Many poets - a higher proportion, apparently, than of the average population - are not so lucky. John Clare, Anne Sexton, Robert Lowell and, most famously, Sylvia Plath, all knew the torments of a mind that would, on occasion, burst out of the crucible of what Freud called "normal human misery" into the nameless horrors of mania. The mad poet may be a cliché, but it is not a myth. Poets continue to write of their experiences of mental illness. If poetry is some kind of wonder-drug, it sure ain't working for them.

So who is making these headline-hitting assertions, and why? The answer, of course, is arts administrators, and they're doing it for money. And kindness, and the philanthropic impulse, and passion and a desire to help the lost and the lonely and the miserable and the mad. But, to do all this, you need money, and to get money you need to go to funders, and to go to funders you need studies, evidence, and results.

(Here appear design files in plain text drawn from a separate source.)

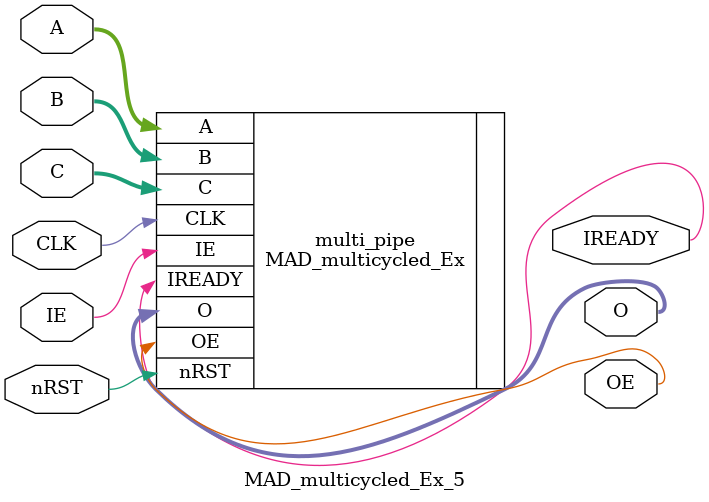
<source format=v>
`include "testdrive_system.vh"

module MAD_multicycled_Ex_5 (
	input					CLK,	// clock
	input					nRST,	// reset (active low)
	input					IE,		// input enable
	output					IREADY,	// input ready
	input	[63:0]			A,		// A
	input	[63:0]			B,		// B
	input	[63:0]			C,		// C
	output					OE,		// output enable
	output	[63:0]			O		// output
);

// definition & assignment ---------------------------------------------------

// implementation ------------------------------------------------------------
MAD_multicycled_Ex #(
	.CYCLE		(5),
	.COUNT		(1)
) multi_pipe (
	.CLK		(CLK),
	.nRST		(nRST),
	.IE			(IE),
	.IREADY		(IREADY),
	.A			(A),
	.B			(B),
	.C			(C),
	.OE			(OE),
	.O			(O)
);

endmodule

</source>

A current project is a good example. Poems in the Waiting Room was set up by an enthusiastic social worker eight years ago. Run, like most of these things, on a shoestring, it has had little pots of funds from trusts and foundations as well as the Arts Council, the Poetry Society and the Foreign Office. It aims are, you'd have thought, worthy and modest: to cheer up miserable places (hospital waiting rooms) at an anxious time with a little injection of art.

Their online "evaluation", however, tells a different story. Amongst a dizzying range of aims and objectives listed in its executive summary are "to gauge the external consequences of displaying poems in waiting rooms", to see "what new behaviour follows" and "what new activities". An extensive discussion of the "methodology" follows, with tables of facts and figures. The one thing, in fact, that the project doesn't allow for is for someone to read a poem and keep quiet about it. This is poetry as life-coaching. You must read and act and reach your goal. And you must do this in an act of self-improvement in which most poets, critics and readers have failed.

In a brave moment of honesty and bathos, the project's organisers assert that "the precise impact of the poems displayed... was always going to be hard to measure". The final report consists, as these things always do, of pages of anecdote masquerading as science, and ends with the hope that further funding be found. My heart went out to the organisers. Like most of us, they're simply doing their best in a league-table culture where everything is judged by results.

There is, in the right hands, a fine role for poetry as social work, but let's not pretend that it's the same as poetry as art. Poetry, like all art, is not a panacea. Perhaps it's more like homeopathy. A great placebo - some people swear by it - but the studies are inconclusive.